[Plain-text document sources]
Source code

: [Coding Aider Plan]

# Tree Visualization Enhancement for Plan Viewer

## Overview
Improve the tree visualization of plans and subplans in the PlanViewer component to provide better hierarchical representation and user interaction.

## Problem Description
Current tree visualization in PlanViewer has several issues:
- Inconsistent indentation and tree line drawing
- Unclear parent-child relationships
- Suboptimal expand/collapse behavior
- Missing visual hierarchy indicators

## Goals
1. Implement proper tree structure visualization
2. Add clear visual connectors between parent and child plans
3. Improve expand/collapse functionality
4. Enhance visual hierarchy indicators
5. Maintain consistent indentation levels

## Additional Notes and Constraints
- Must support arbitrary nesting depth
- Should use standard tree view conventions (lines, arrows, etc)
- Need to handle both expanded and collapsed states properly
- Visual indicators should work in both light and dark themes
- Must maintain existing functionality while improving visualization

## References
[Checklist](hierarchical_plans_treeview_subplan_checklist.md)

What you have to do: Each line of the data must be retyped exactly.

Answer below:
Source code

: [Coding Aider Plan]

# Tree Visualization Enhancement for Plan Viewer

## Overview
Improve the tree visualization of plans and subplans in the PlanViewer component to provide better hierarchical representation and user interaction.

## Problem Description
Current tree visualization in PlanViewer has several issues:
- Inconsistent indentation and tree line drawing
- Unclear parent-child relationships
- Suboptimal expand/collapse behavior
- Missing visual hierarchy indicators

## Goals
1. Implement proper tree structure visualization
2. Add clear visual connectors between parent and child plans
3. Improve expand/collapse functionality
4. Enhance visual hierarchy indicators
5. Maintain consistent indentation levels

## Additional Notes and Constraints
- Must support arbitrary nesting depth
- Should use standard tree view conventions (lines, arrows, etc)
- Need to handle both expanded and collapsed states properly
- Visual indicators should work in both light and dark themes
- Must maintain existing functionality while improving visualization

## References
[Checklist](hierarchical_plans_treeview_subplan_checklist.md)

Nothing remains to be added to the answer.